Enunciado da tarefa:
Reproduza sem alterações a parte do texto sobre a memória na prática médica que começa em "Geração após geração, o" e vai até "sua primeira vez.", incluindo essas palavras finais.

Trecho para leitura:
*****

A boa memória profissional é imprescindível para atuação do médico. Desde tempos imemoriais!
Geração após geração, o médico usa e abusa da memória. Ele precisa confiar na própria para vários atos. A memória do paciente qualifica a anamnese.
Todavia, atitudes de “máxima confiança” na memória são sempre passíveis de questionamento. A sociedade convive com a dúvida do credor sobre como se comportará a memória do devedor e com a situação curiosa do sentimento que, embora repetido, é auto-registrado como sua primeira vez.
Apreciações sobre o cotidiano dos médicos, quer em nível de gestão, quer em demanda ética e/ou legal, confirmam o risco de deslizes causados por cascas de banana jogadas no caminho pela memória. Assim erros cognitivos, eles resultam em evitáveis insucessos diagnósticos e terapêuticos. Outro escorregão é o indevido uso da memória que revela sigilo profissional.
Há o paciente que conta o presente e o passado mórbido com a chamada memória de elefante. Há o paciente que pouco se recorda da sua história clínica. Há o paciente que, intencionalmente, torna a boa memória uma fonte de mentiras, pois só mente quem sabe a verdade. Há o paciente para quem a memória lhe é desleal no resgate dos fatos, ele não diz uma verdade mas não está mentindo, ou seja, está sendo sincero em relação ao que lhe vem à mente, embora equivocado.

*****

Dados do exercício:
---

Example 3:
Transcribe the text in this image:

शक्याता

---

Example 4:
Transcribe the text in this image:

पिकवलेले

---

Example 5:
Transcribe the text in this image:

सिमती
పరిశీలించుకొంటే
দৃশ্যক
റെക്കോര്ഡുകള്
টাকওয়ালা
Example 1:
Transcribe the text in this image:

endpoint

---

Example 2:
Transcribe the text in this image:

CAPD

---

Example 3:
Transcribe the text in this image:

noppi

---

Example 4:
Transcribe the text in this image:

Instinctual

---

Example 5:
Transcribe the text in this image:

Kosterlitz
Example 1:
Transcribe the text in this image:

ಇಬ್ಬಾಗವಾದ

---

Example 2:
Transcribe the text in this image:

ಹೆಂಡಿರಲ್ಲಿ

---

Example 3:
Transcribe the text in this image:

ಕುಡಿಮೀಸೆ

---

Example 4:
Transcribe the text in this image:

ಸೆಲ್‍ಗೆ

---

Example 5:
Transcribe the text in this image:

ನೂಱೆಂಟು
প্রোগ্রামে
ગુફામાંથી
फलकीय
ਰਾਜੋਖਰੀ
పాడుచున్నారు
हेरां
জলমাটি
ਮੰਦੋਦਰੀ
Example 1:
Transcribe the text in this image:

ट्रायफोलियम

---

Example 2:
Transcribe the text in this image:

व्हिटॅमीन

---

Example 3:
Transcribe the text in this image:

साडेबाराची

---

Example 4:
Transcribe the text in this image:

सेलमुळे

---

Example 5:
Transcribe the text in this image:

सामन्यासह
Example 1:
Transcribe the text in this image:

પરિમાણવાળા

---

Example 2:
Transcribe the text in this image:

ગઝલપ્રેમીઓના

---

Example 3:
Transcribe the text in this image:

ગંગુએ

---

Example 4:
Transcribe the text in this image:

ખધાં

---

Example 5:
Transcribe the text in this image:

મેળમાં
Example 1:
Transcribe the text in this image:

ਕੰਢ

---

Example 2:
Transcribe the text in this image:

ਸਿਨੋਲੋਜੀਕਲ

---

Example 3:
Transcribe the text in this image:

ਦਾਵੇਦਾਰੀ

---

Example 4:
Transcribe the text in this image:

*****

Solução da tarefa:
Geração após geração, o médico usa e abusa da memória. Ele precisa confiar na própria para vários atos. A memória do paciente qualifica a anamnese.
Todavia, atitudes de “máxima confiança” na memória são sempre passíveis de questionamento. A sociedade convive com a dúvida do credor sobre como se comportará a memória do devedor e com a situação curiosa do sentimento que, embora repetido, é auto-registrado como sua primeira vez.